----- DATA FOR THIS TASK

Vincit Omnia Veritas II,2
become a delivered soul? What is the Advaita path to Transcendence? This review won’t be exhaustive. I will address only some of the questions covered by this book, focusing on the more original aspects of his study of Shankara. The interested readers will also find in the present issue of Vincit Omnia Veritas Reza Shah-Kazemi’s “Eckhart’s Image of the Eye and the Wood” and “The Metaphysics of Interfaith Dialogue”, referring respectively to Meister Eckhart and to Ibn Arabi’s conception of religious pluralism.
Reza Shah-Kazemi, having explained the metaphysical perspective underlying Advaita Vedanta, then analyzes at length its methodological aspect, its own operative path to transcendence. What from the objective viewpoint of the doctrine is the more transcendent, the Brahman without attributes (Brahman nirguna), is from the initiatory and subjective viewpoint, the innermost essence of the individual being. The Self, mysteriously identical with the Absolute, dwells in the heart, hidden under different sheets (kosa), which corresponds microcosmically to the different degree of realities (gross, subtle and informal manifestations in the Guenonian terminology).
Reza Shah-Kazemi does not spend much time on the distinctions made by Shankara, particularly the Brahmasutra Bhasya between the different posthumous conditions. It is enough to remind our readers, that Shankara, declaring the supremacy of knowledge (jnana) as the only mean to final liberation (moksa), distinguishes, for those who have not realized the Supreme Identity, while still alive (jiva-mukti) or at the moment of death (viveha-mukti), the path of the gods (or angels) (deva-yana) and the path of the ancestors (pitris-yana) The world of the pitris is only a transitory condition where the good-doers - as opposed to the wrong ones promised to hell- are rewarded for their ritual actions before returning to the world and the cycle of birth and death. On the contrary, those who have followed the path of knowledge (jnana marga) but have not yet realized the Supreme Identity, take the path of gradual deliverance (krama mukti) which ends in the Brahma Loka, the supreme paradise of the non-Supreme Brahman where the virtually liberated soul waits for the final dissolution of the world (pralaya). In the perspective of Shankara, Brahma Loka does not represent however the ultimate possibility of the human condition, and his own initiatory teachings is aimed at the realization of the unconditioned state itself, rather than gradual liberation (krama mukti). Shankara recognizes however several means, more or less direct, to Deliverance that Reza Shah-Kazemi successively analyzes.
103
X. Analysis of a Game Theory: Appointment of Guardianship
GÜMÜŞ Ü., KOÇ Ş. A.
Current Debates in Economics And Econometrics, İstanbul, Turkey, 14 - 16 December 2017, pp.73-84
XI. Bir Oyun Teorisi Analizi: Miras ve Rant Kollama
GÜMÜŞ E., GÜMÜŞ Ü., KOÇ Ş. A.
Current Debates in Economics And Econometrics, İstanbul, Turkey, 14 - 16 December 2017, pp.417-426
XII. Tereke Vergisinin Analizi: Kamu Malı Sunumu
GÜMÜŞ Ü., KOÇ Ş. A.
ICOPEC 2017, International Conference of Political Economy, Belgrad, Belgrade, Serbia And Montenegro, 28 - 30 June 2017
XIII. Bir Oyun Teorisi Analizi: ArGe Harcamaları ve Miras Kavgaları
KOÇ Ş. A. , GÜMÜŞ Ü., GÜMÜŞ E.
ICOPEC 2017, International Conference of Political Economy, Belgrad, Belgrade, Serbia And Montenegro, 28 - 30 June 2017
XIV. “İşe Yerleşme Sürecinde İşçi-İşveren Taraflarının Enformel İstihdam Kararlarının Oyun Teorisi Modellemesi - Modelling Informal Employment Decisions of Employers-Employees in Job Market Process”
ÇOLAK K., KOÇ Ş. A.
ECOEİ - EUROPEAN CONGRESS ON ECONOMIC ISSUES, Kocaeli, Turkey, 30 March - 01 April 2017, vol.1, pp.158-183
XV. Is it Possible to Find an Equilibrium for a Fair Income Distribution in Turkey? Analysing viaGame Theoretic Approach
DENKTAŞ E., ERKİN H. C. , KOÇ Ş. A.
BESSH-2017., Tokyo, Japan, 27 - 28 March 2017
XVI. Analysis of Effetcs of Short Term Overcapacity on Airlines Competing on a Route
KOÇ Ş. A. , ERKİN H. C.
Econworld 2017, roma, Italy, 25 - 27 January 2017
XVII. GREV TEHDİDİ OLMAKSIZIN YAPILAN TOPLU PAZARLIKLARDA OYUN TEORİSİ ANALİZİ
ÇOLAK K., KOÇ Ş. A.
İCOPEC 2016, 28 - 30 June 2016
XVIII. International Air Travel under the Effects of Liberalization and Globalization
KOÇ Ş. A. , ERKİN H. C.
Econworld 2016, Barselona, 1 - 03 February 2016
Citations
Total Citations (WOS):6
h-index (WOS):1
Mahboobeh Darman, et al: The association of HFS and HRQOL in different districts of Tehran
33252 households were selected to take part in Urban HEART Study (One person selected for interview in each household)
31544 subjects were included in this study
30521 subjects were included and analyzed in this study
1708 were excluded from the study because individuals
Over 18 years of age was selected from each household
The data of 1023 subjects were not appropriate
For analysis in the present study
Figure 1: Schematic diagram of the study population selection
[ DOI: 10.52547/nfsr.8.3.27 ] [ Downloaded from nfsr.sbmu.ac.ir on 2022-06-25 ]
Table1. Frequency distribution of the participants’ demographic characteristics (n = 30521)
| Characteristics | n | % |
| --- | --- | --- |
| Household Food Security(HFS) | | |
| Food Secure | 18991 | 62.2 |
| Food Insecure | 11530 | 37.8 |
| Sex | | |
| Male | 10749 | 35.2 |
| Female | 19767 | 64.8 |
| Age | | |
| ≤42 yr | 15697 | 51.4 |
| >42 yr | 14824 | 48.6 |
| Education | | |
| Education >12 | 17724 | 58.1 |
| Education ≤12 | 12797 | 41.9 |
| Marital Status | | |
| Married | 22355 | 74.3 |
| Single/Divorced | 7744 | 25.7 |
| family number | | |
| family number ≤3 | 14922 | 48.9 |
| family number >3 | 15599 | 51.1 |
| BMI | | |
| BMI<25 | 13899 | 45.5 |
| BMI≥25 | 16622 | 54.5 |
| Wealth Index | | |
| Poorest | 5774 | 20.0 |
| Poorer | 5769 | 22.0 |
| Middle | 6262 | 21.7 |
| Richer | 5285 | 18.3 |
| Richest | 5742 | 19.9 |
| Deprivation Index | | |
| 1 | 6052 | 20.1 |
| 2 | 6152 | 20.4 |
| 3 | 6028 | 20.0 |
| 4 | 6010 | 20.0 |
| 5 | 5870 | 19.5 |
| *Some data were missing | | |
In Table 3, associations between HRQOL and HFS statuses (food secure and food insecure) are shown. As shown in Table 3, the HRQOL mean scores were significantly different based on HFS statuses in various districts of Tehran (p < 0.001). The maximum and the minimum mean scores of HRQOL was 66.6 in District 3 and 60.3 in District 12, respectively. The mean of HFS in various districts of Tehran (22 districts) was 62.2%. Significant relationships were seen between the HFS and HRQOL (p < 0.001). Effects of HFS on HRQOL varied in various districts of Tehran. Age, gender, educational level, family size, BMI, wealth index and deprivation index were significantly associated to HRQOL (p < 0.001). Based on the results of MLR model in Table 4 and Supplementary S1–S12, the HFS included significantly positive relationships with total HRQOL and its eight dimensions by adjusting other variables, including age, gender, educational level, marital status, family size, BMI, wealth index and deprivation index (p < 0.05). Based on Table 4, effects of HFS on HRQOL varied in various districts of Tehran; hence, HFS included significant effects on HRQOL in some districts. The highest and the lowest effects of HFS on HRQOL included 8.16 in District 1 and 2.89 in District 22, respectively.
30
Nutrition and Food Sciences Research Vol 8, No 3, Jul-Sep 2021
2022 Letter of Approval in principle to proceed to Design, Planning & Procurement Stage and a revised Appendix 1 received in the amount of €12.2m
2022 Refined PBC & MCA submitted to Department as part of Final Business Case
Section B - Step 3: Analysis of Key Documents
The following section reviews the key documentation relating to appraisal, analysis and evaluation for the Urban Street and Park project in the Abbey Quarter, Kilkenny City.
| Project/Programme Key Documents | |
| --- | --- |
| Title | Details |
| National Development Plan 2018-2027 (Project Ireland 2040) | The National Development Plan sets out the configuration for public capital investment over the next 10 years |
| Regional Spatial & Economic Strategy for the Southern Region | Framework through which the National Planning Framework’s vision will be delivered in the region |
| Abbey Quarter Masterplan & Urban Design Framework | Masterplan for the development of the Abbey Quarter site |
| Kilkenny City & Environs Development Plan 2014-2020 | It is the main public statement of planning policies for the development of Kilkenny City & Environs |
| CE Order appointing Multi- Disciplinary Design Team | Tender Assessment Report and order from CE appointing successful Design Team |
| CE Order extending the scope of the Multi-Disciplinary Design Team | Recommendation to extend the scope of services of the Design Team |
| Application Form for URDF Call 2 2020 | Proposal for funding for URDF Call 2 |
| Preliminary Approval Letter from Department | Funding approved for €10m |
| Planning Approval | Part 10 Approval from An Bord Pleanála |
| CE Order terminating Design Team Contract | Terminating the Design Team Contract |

----------

[WHAT THE TASK REQUIRES]
Looking at the data above, write out exactly the lines that start at the one containing "33252 households were" and end at the one containing "Over 18 years"; include both and nothing beyond.

[RESPONSE TO THE EXERCISE]
33252 households were selected to take part in Urban HEART Study (One person selected for interview in each household)
31544 subjects were included in this study
30521 subjects were included and analyzed in this study
1708 were excluded from the study because individuals
Over 18 years of age was selected from each household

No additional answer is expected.